Know Your Squat Depth
As much as squat variations are accepted and recommended for trainees, I find quite a few people are confused as to squat depth and aren't really sure what they should be shooting for when it comes to depth.
As I discuss ad nauseum in
Vertical Jump Bible 2.0
in my experience there's a big disconnect between what people actually call a squat and what type of squat they actually do. What most people call "full squats" are actually half squats and what most people call half squats are actually quarter squats.
Personally, I usually recommend people do a squat to a legal powerlifting depth, or to a point where the lower back begins to round, whichever comes first. To perform a legal powerlifting depth squat imagine drawing a parallel line across the top of your kneecap. As you squat down the crease where your upper thigh and hip joint together should temporarily break below that line (the top of the knee). Here is a pic to illustrate:
Note how the crease at the hip (the arrow) temporarily breaks below the top of the kneecap. That's a legal squat. The hip crease doesn't have to break FAR below the knee cap, but it should break below it at least a little.
Some people will have problems with their lower back rounding as they descend. Here is a video to illustrate lower back rounding: I was trying to illustrate a bad example with this squat. Notice how my lower back starts to round as I get to around parallel in the first 2 reps:
The usual culprit for this is the upper back and torso are not as vertical as they should be. This can occur due to bad form or upper back tightness. If your lower back tends to round short of legal depth do a front squat and see if the same thing happens. If you can front squat to a legal depth correctly you know you just need to work on keeping your upper back more vertical in the back squat. Work on doing that and incorporate some thoracic mobility work.
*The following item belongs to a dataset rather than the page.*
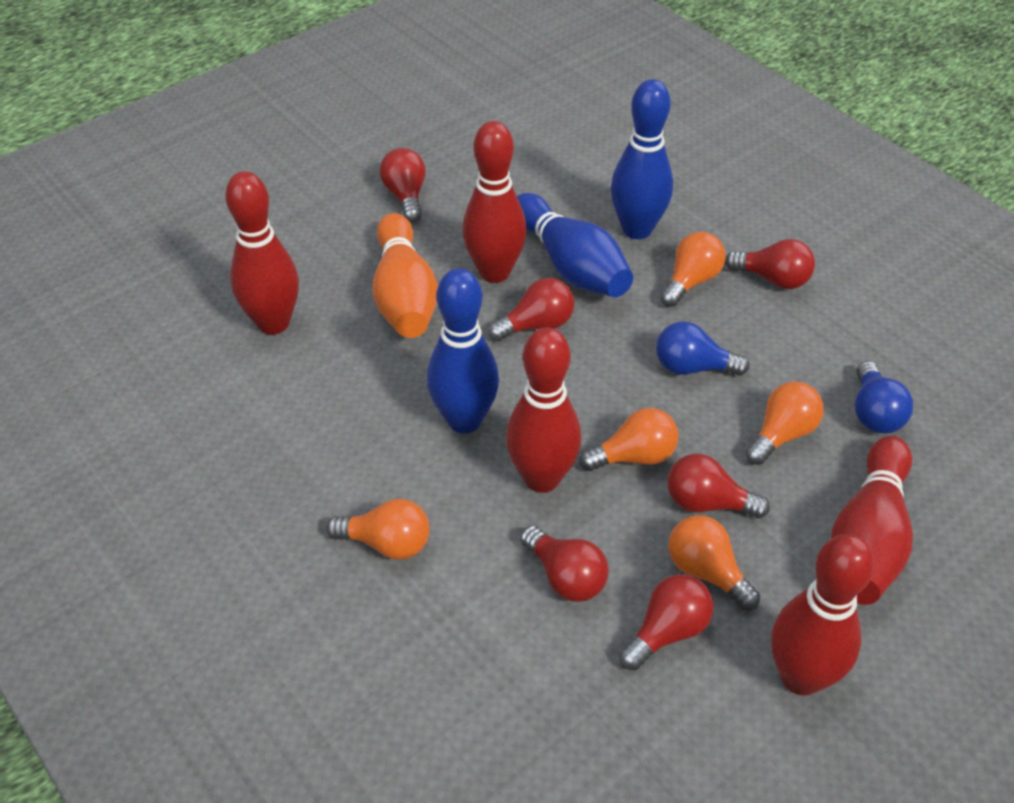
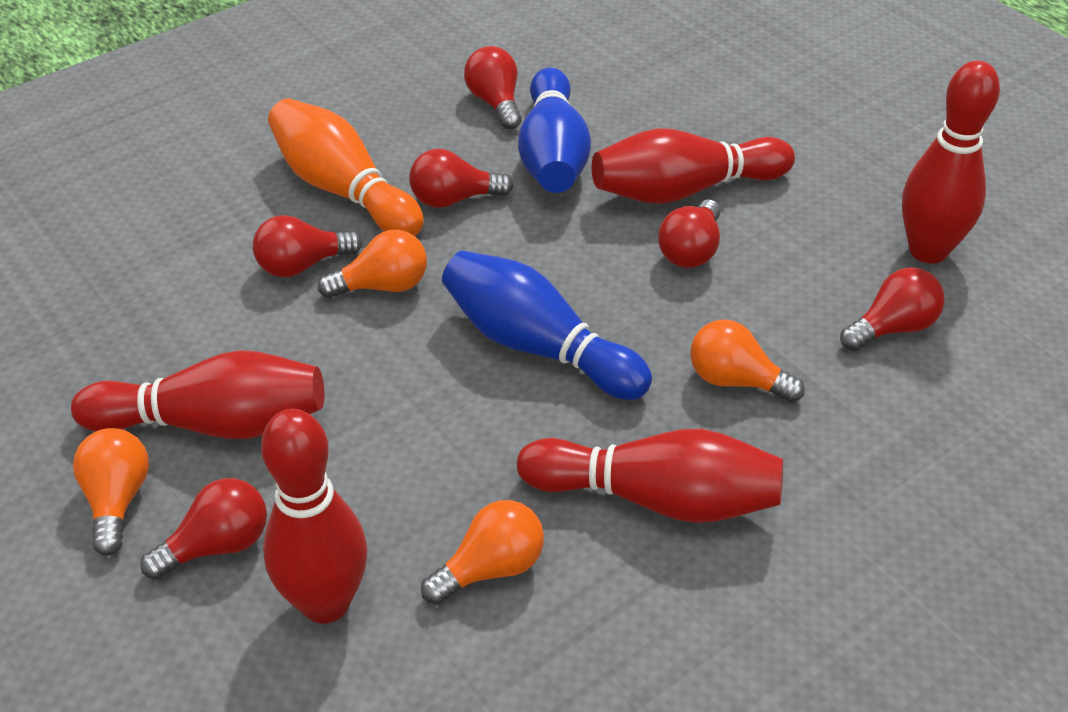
blue bowling pin: [427,268,499,433] [517,193,633,297] [611,79,673,239] = 3 -> [442,251,652,400] [518,68,591,193] = 2
blue light bulb: [656,322,750,376] [855,361,913,434] = 2 -> none = 0
orange light bulb: [326,499,430,560] [579,408,678,471] [660,232,726,307] [668,515,760,610] [745,382,824,465] = 5 -> [73,428,149,555] [318,230,427,298] [421,500,544,604] [690,319,805,403] = 4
However, SOME people can't achieve legal depth without their lower back rounding no matter what they do. Many tall people fit the bill here. These people shouldn't push the issue. Just squat to whatever depth you can while maintaining your natural arch.
The next type of squat I want to discuss is a half squat. In the half squat the top of the thigh will get to parallel. This will be a couple of inches higher than a legal powerlifting squat.
I typically don't recommend half squats except for specific phases where the use of partials can be used to peak out strength. In my experience the average trainee who switches from half squat to legal depth squats will gain a near immediate 2-3 inches of vertical jump increase just by taking their squats thru a fuller range of motion, even with a significant lesser load. As a personal example when I first began training seriously I trained for a good 3-4 years performing half squats because I didn't know any better and half squats are what we were taught in school. When I learned what a legal squat was my poundages went all the way from around 300 down to around 185, BUT despite the significantly lesser weights I started making really good vert gains and gained quite a bit of muscle on my thighs. I've seen the same thing happen in countless other trainees.
The next type of squat is a full squat. This is a true olympic squat. It requires excellent mobility throughout the body.
I don't necessarily recommend full squats but if someone can do them correctly and likes doing them I see no reason not to include them. I just wouldn't consider them necessary and not everyone can do them correctly.
The main point to take home is the principles of legal squat depth apply to all squatting variations: front squats, overhead squats, lunges, bulgarian split squats, leg press, you name it. Know what correct depth is and try to work towards it if you're currently doing something different. Good luck with it!